*** Block opens ***

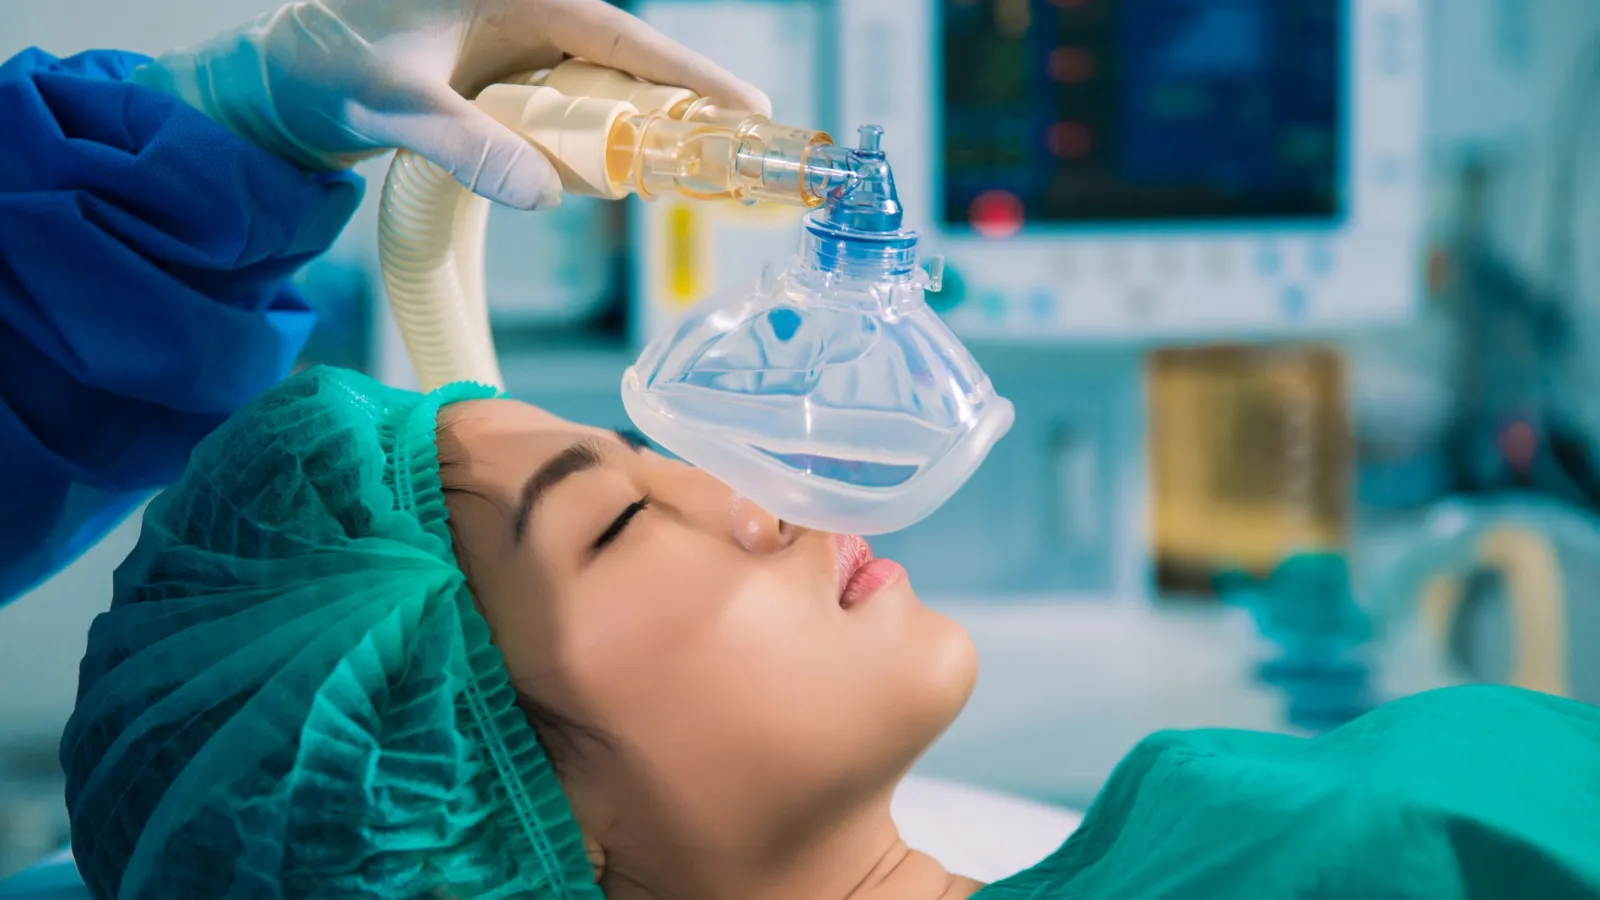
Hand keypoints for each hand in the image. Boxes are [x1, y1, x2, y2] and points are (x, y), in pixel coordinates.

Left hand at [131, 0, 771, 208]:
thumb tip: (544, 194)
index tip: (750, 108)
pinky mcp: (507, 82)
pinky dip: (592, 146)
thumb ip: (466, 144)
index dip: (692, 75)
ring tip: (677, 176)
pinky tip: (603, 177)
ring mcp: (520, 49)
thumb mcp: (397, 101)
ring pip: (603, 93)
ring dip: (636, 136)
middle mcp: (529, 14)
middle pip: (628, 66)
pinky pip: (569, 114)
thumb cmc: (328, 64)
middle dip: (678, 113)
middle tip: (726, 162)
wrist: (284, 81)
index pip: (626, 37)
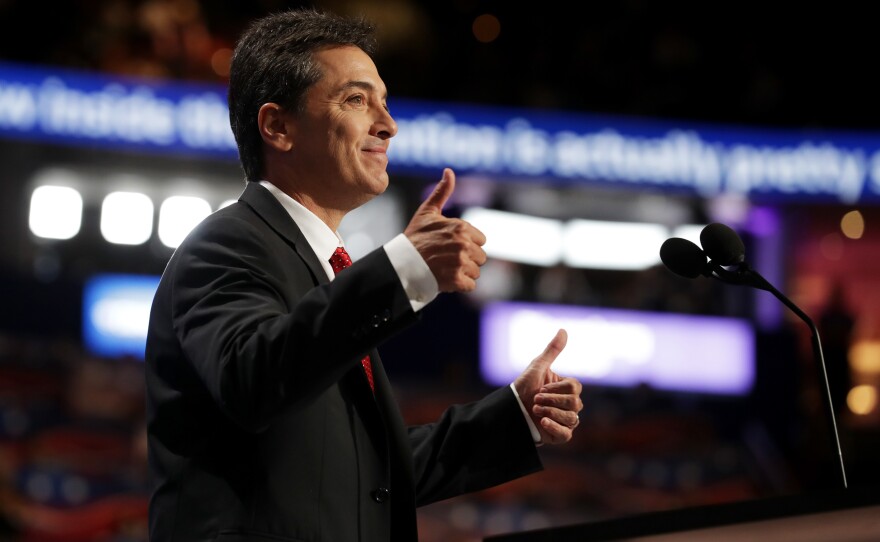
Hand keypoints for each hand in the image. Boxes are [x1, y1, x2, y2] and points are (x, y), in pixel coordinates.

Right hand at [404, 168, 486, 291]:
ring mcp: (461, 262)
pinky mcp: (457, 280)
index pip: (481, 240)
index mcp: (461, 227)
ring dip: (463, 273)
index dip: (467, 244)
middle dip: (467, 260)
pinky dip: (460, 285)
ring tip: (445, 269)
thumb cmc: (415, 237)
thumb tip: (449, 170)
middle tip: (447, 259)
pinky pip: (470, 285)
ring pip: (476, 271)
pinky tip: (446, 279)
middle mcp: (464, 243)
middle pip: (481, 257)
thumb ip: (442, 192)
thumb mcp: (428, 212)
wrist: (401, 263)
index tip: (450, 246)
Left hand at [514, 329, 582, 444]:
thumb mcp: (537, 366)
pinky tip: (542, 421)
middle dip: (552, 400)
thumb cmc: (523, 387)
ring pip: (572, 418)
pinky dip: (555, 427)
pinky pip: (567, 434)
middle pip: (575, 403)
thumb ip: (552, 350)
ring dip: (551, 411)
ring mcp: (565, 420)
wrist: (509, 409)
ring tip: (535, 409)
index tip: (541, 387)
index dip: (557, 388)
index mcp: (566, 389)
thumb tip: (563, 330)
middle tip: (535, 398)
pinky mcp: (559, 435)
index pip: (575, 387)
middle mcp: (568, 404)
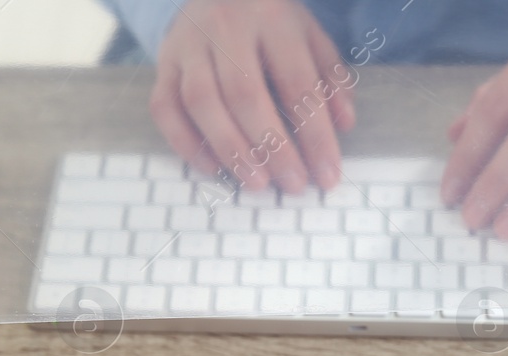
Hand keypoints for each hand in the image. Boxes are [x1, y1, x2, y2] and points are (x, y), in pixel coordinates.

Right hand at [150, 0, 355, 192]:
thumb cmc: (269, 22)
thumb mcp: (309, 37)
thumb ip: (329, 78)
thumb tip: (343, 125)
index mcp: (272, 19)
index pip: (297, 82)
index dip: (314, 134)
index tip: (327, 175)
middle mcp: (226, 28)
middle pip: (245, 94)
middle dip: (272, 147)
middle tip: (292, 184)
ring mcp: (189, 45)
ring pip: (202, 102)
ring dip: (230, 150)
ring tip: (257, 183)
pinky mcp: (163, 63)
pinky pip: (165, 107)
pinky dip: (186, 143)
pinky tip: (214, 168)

*** Block closes ***

▶ YOUR OBJECTIVE
Please transcribe exactly the line containing "pinky mcp: (507, 82)" and every later line through the end of the records above, omitting pictures.

▶ ANSWER SPACE
pinky mcp: (507, 82)
pinky dip: (592, 146)
thumb ip: (466, 144)
index dip: (692, 75)
ring tip: (677, 176)
pinky tip: (603, 177)
ring mcp: (520, 49)
thumb mcp: (397, 101)
ring pip: (603, 93)
ring dip: (636, 136)
middle mcp: (529, 14)
middle pip: (628, 66)
pinky pip: (569, 114)
thumb cmc: (328, 64)
middle dip: (678, 113)
middle tip: (726, 162)
wrist: (284, 81)
index pip: (626, 37)
Hand keypoints for each hand in the image. Boxes are [x1, y1, x2, y2] and points are (x, y), in pixel coordinates.

Right hand at [404, 168, 486, 291]:
ring mcp: (461, 262)
pinky mcp: (457, 280)
index pip: (481, 240)
index mcp: (461, 227)
ring dip: (463, 273)
index dip: (467, 244)
middle dip: (467, 260)
pinky dip: (460, 285)
ring tip: (445, 269)
thumb cmc: (415, 237)
thumb tip: (449, 170)
middle tip: (447, 259)
pinky pip: (470, 285)
ring pip: (476, 271)
pinky tip: (446, 279)
middle mcp: (464, 243)
middle pip: (481, 257)
thumb ip: (442, 192)
thumb mcp: (428, 212)
wrist: (401, 263)
index tip: (450, 246)
Left hand at [514, 329, 582, 444]:
thumb mcp: (537, 366)
pinky tip: (542, 421)
middle dip: (552, 400)
thumb cmc: (523, 387)
ring pip: (572, 418)
pinky dip: (555, 427)
pinky pip: (567, 434)
middle pip: (575, 403)
thumb ip: (552, 350)
ring dip: (551, 411)
ring mcp: (565, 420)
wrist: (509, 409)
ring tip: (535, 409)
index tip: (541, 387)
index dip: (557, 388)
index mcp: (566, 389)
thumb tip: (563, 330)
middle tip: (535, 398)
pinky mcp: (559, 435)
index pip: (575, 387)
middle mcp: (568, 404)
Hand keypoints for each hand in the image. Boxes are [x1, y1, x2, y2] and points are (x, y), in pixel coordinates.

Right hand at [150, 0, 355, 192]:
thumb cmc: (269, 22)
thumb mcp: (309, 37)
thumb ip: (329, 78)
thumb tip: (343, 125)
index mcp: (272, 19)
index pip: (297, 82)
index dip: (314, 134)
index tip: (327, 175)
middle mcp: (226, 28)
middle pip: (245, 94)
middle dip: (272, 147)
middle tip: (292, 184)
ring mcp: (189, 45)
ring pip: (202, 102)
ring dip: (230, 150)
ring tip: (257, 183)
pinky mcp: (163, 63)
pinky pip: (165, 107)
pinky dip: (186, 143)
pinky tip: (214, 168)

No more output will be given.